Streit um Bäume: Politischer Streit um Bäume

Streit um Bäume : Politischer Streit um Bäume

Zwei umgestürzte Bäume haben politische Debatten ausgelöst. Am 21. Februar fiel im Meerwiesertalweg die Krone einer 20 Meter hohen Buche auf ein vorbeifahrendes Auto; die Fahrerin überlebte mit viel Glück.

Die CDU-Fraktion im Bezirksrat Mitte warf danach der Stadt vor, sie nehme Baumkontrollen nicht ernst genug. Am Rosenmontag stürzte in der Abtsdell ein Baum mit 50 Zentimetern Durchmesser auf ein geparktes Auto. Uwe Conradt, CDU-Fraktionschef im Stadtrat und Oberbürgerrmeisterkandidat, schlug Alarm: Es sei zu fragen, ob die Stadt die nötigen Kontroll-Intervalle einhalte. Und ob „bei gewissen Bäumen diese Intervalle im Interesse der Sicherheit verkürzt werden müssen“.

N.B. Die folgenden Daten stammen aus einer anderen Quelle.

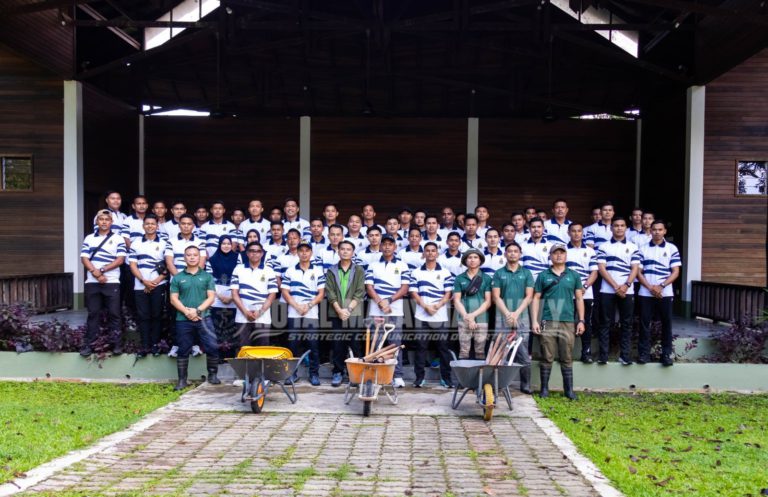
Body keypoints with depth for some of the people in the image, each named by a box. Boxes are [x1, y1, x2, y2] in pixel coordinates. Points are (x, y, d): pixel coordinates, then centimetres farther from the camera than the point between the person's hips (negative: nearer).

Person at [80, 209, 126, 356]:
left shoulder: (118, 239, 4)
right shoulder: (89, 238, 12)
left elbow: (120, 260, -5)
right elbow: (84, 259, 3)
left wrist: (102, 270, -13)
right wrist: (96, 273, -12)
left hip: (112, 282, -2)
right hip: (92, 282, 2)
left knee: (113, 313, 0)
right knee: (93, 313, 5)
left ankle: (116, 343, 6)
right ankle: (88, 344, 10)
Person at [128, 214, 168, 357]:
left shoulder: (163, 244, 5)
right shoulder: (136, 244, 9)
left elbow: (168, 266, 1)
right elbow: (132, 265, 3)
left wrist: (156, 282, -10)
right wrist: (144, 281, -10)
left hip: (158, 286, -1)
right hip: (140, 286, 1)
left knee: (156, 315, 2)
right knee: (143, 316, 1)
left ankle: (155, 344, 10)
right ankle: (145, 345, 5)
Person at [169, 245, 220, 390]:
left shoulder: (207, 277, 8)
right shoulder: (177, 278, 9)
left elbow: (211, 297, 1)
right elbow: (174, 299, 3)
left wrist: (197, 310, -12)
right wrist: (187, 312, -12)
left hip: (204, 318, -1)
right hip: (183, 320, 1)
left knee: (212, 347, -7)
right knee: (183, 351, 7)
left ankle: (212, 375, 9)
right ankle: (182, 380, 15)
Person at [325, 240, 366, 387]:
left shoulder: (359, 271, 8)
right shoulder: (331, 271, 11)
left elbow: (360, 293, 0)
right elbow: (330, 292, 2)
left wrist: (348, 309, -11)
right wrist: (339, 310, -10)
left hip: (354, 314, -1)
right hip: (336, 314, 1)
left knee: (355, 345, -2)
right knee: (337, 345, 2)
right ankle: (337, 372, 11)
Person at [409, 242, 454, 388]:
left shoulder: (445, 273, 8)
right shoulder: (416, 272, 8)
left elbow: (448, 293, 2)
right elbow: (414, 293, 1)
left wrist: (437, 306, -14)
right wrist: (426, 306, -12)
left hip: (441, 317, 0)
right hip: (422, 317, 0)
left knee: (443, 347, 3)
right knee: (421, 347, 2)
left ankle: (446, 377, 11)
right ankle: (419, 377, 9)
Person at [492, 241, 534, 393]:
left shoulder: (526, 273, 10)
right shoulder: (499, 273, 8)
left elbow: (529, 296, 3)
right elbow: (496, 297, 1)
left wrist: (516, 313, -9)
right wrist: (507, 313, -11)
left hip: (522, 319, 0)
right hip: (503, 319, 0)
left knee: (523, 355, -1)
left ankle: (525, 385, 6)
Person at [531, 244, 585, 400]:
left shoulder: (573, 275, 11)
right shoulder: (543, 276, 8)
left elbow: (579, 299, 11)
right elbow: (536, 299, 6)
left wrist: (581, 320, 4)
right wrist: (534, 321, -2)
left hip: (567, 322, 1)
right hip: (547, 322, -1)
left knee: (567, 358, 4)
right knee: (547, 357, 2)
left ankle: (569, 389, 12)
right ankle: (544, 388, 11)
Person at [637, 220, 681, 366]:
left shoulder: (672, 248, 3)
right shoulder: (643, 249, 6)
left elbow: (675, 272, -1)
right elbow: (638, 272, 3)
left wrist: (661, 286, -13)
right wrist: (650, 287, -10)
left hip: (665, 293, -1)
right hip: (645, 293, 1)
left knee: (666, 323, 3)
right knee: (644, 323, 2)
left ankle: (666, 354, 10)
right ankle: (644, 353, 8)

Für den Baum in der Abtsdell ist nach Auskunft von Stadtpressesprecher Thomas Blug die Saarbrücker Siedlungsgesellschaft (SGS) zuständig, die auf ihren Flächen in eigener Regie kontrolliert. Den fraglichen Baum – übrigens keine Robinie, wie irrtümlich berichtet, sondern eine Linde – habe man zuletzt am 11. Oktober 2018 überprüft und für gesund befunden, sagt SGS-Sprecherin Heike Dillhöfer. Die SGS-Baumkontrolleure wenden bei ihrer Arbeit die von Claus Mattheck entwickelte VTA-Methode an (siehe nebenstehendes Interview).

Nach diesem Verfahren arbeiten auch die Baumkontrolleure des Saarbrücker Grünamtes, sagt Pressesprecher Thomas Blug. Maßgeblich für die Prüf-Intervalle sei die 2004 erarbeitete Richtlinie der Forschungsgesellschaft Landschaftsentwicklung Landschaftsbau (FLL), von Gerichten und Versicherungen anerkannt. Sie sieht unterschiedliche Prüf-Intervalle vor, bei gesunden Bäumen bis zu drei Jahren. Laut Blug habe die Stadt aber das Ziel, jedes Jahr zu kontrollieren. Bei der umgestürzten, zuvor als gesund beurteilten Buche lag der letzte Check 17 Monate zurück. Grünamtsleiterin Carmen Dams hält es für möglich, dass Nässe das Wurzelwerk der Buche geschädigt haben könnte; aber das ist bisher nur Vermutung.

Um die tatsächliche Ursache des Unfalls zu ermitteln, berichtet Blug, werde in den nächsten Tagen ein externer Gutachter im Auftrag der Staatsanwaltschaft die Reste des Baums überprüfen.